O embaixador canadense Paul Hunt observou que “o setor de energia é incrível, tanto no Brasil como no Canadá”. Segundo Hunt, a Bahia é uma região excelente para a exploração de petróleo onshore.

“Queremos ver mais empresas canadenses aqui, acompanhando e avaliando as oportunidades juntamente com as brasileiras, pois temos a oportunidade ideal de uma colaboração”. O embaixador lembrou que os investimentos mútuos entre brasileiros e canadenses aumentaram muito nos últimos anos.

Empresas

Exemplo do tipo de empreendimento que a exploração de campos marginais atrai é a Fiberware, expositora na Brazil Onshore 2008 e especializada em revestimento de tubulações e em fibra de vidro para exploração onshore, offshore, de superfície e unidades flutuantes.

“Estamos entrando com um requerimento junto a uma prefeitura baiana e à secretaria de negócios da Petrobras no Estado para a implantação de uma unidade ainda no primeiro semestre de 2009, empregando cerca de 60 funcionários”, garantiu Getúlio Goulart, diretor da empresa.

O diretor da escocesa Expo Group, Miguel Amsaldi, também está pesquisando as oportunidades que a Bahia oferece. “Nós não podíamos perder o que o mercado onshore oferece, principalmente nos próximos anos”, afirmou.

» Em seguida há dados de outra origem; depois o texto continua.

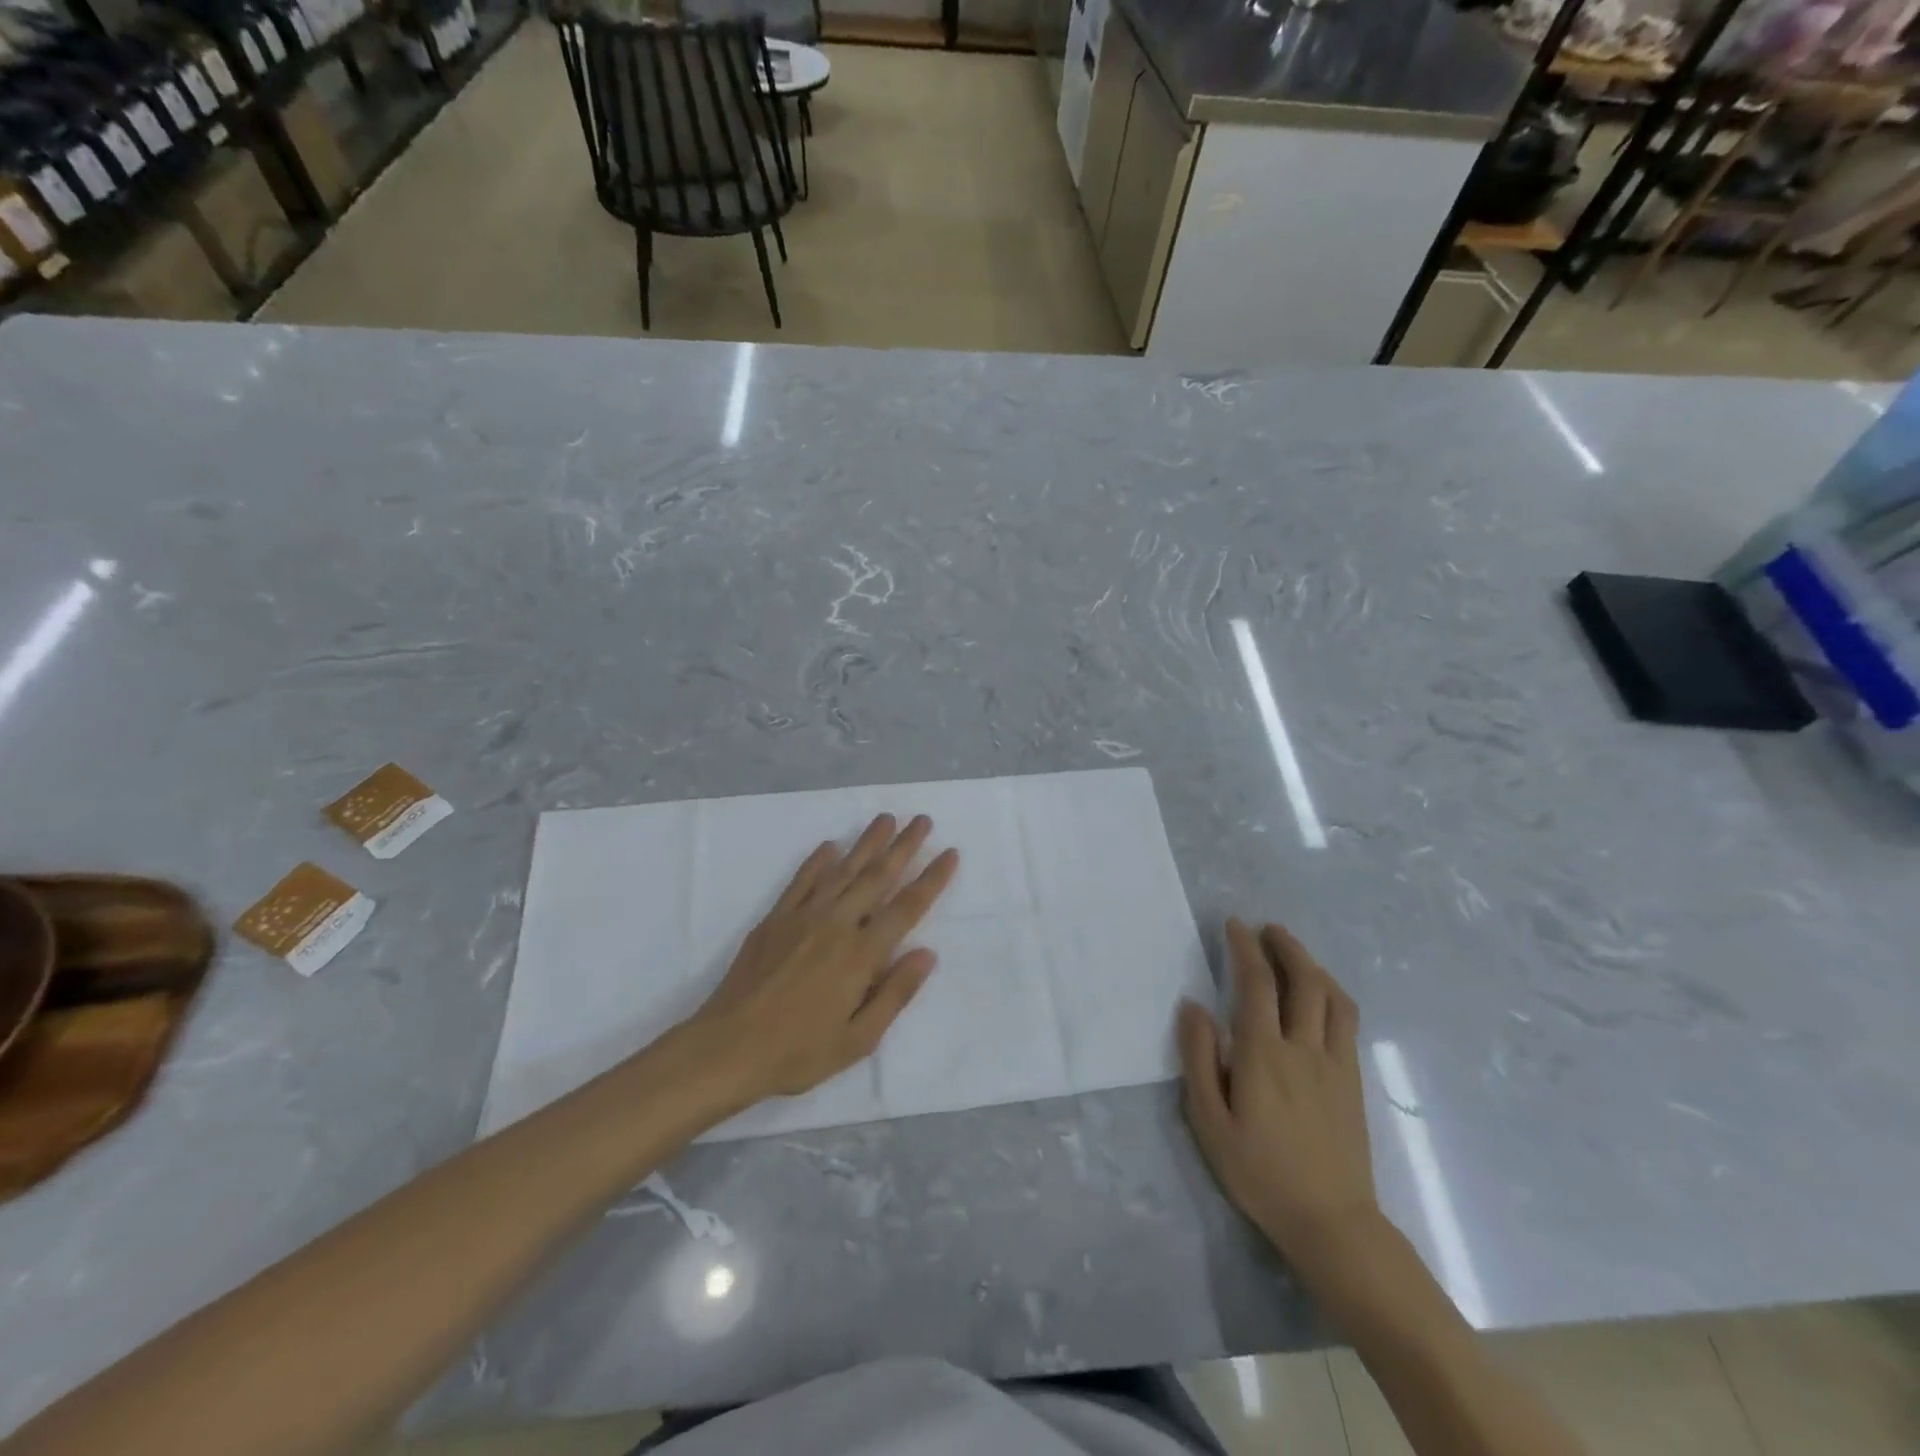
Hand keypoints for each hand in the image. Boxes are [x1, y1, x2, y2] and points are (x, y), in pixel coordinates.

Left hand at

Para Amsaldi, a Bahia é o centro do que o desenvolvimento da exploração em terra representa. “Embora já operemos aqui no segmento offshore, falta ainda nossa presença em terra. Este é o nosso objetivo”. Amsaldi disse que a empresa já está presente em terra nas cidades de Mossoró (RN) e em Urucum (AM).

Terceira rodada

Durante a abertura do seminário, o secretário da Indústria, Comércio e Mineração, Rafael Amoedo, sugeriu que o estado sedie a terceira rodada da ANP de licitações de áreas para exploração onshore, que será realizada no primeiro trimestre de 2009. “Eu peço à ANP que olhe para a Bahia, para que nós possamos fazer esta terceira rodada aqui em Salvador. Para isto, vocês terão o apoio necessário do Governo do Estado”, discursou.

Amoedo explicou que a exploração Onshore é a típica atividade estimulada pelo Governo do Estado. “Eu quero dizer que temos trabalhado com uma missão muito grande de interiorizar o desenvolvimento deste estado cheio de riquezas minerais, mas que ficou por muito tempo sem investimentos em suas necessidades básicas e nos seus projetos estruturantes”.

Na Bahia, a revitalização destes campos marginais tem o potencial de gerar cerca de 3 mil empregos diretos. São exemplos de campos baianos já revitalizados os de Jeribatuba (Ilha de Vera Cruz), Morro do Barro (Recôncavo), Bom Lugar (Recôncavo), Lagoa do Paulo Norte (Recôncavo) e Araçás Leste (Recôncavo), todos sendo explorados por pequenas empresas brasileiras.

História

Segundo o diretor da ANP, Haroldo Lima, “foi aqui na Bahia que a Petrobras deu seus primeiros passos na caminhada vitoriosa para auto suficiência nacional de petróleo, tornando-se uma das maiores empresas do mundo no segmento”.

Lima lembrou que na década de 60, com uma produção diária de 150 mil barris, a Bacia do Recôncavo era a maior bacia petrolífera do país contribuindo, na ocasião, com 50% do consumo nacional.

“Passados mais de 60 anos, desde a primeira descoberta comercial em Candeias, depois de já ter produzido cerca de 1,6 bilhões de barris de petróleo, a Bacia do Recôncavo permanece como um objetivo importante para pequenas e médias empresas”, afirmou.

Haroldo argumentou que, com a utilização de tecnologias modernas, o recôncavo pode continuar sendo uma grande oportunidade de novas descobertas. “A região ainda tem potencial para contribuir com a atual produção diária de 41 mil barris de óleo por dia durante muitos anos”.